In what may prove to be one of its most bi-partisan moments in recent years, the U.S. Senate passed S. 743 (The Marketplace Fairness Act of 2013) by a large margin: 69 – 27. The Bill would require remote sellers with more than $1 million in total sales to collect sales taxes in states that adopt sales tax simplification measures. These simplification measures require one-stop tax compliance, one-stop auditing, standardization of what is subject to tax, and 90-day notice of rate changes.
Logic tells us that virtually every state will adopt these sales tax simplification measures, at least for remote sellers. This is a development that over time may lead to sales tax simplification for all sellers.
While Main Street sellers with an in-state physical presence have waited for over two decades for Congress to act (since the U.S. Supreme Court effectively provided a sales tax holiday to remote sellers1), remote businesses have waited over five decades since Congress last created a state income tax safe harbor.2 This income tax safe harbor, created in 1959, only applies to the sale of tangible personal property. During these decades not only have remote sellers grown to account for a large share of all sales but revenue from sales of intangible property has also become a significant share of the gross domestic product.

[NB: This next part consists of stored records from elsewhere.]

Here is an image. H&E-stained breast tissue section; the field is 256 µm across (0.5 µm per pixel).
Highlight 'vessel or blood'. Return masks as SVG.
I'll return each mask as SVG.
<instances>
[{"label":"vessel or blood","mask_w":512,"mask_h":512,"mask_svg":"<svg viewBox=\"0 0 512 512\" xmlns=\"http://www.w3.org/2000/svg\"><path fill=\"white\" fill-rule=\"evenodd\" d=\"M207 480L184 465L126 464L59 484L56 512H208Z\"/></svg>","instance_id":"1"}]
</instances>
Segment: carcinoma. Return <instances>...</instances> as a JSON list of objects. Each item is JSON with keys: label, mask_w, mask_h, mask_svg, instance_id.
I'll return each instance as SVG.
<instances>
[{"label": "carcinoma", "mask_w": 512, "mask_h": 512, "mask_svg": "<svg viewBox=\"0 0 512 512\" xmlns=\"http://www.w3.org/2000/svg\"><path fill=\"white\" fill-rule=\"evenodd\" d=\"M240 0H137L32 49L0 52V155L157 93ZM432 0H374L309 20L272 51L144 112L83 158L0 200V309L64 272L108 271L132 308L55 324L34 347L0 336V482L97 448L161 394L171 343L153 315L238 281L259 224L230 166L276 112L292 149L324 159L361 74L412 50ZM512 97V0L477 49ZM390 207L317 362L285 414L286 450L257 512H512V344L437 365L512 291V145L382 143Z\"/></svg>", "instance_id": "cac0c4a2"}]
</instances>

Much of corporate America has implied over the years that it would accept sales tax collection obligations on remote sellers if a state income tax safe harbor was created for the sale of intangible property as a quid pro quo. However, unless the U.S. House of Representatives demands an income tax safe harbor for sales of intangible property, remote sellers and state revenue departments alike will be left with years of litigation while the contours of the states’ ability to subject the income of remote sellers to taxes works its way through the courts.
1 See Quill Corp. v. North Dakota, 504 U.S. 298 (1992).
2 See Interstate Income Act of 1959, 15 U.S.C. §§ 381- 384, commonly referred to as P.L. 86-272.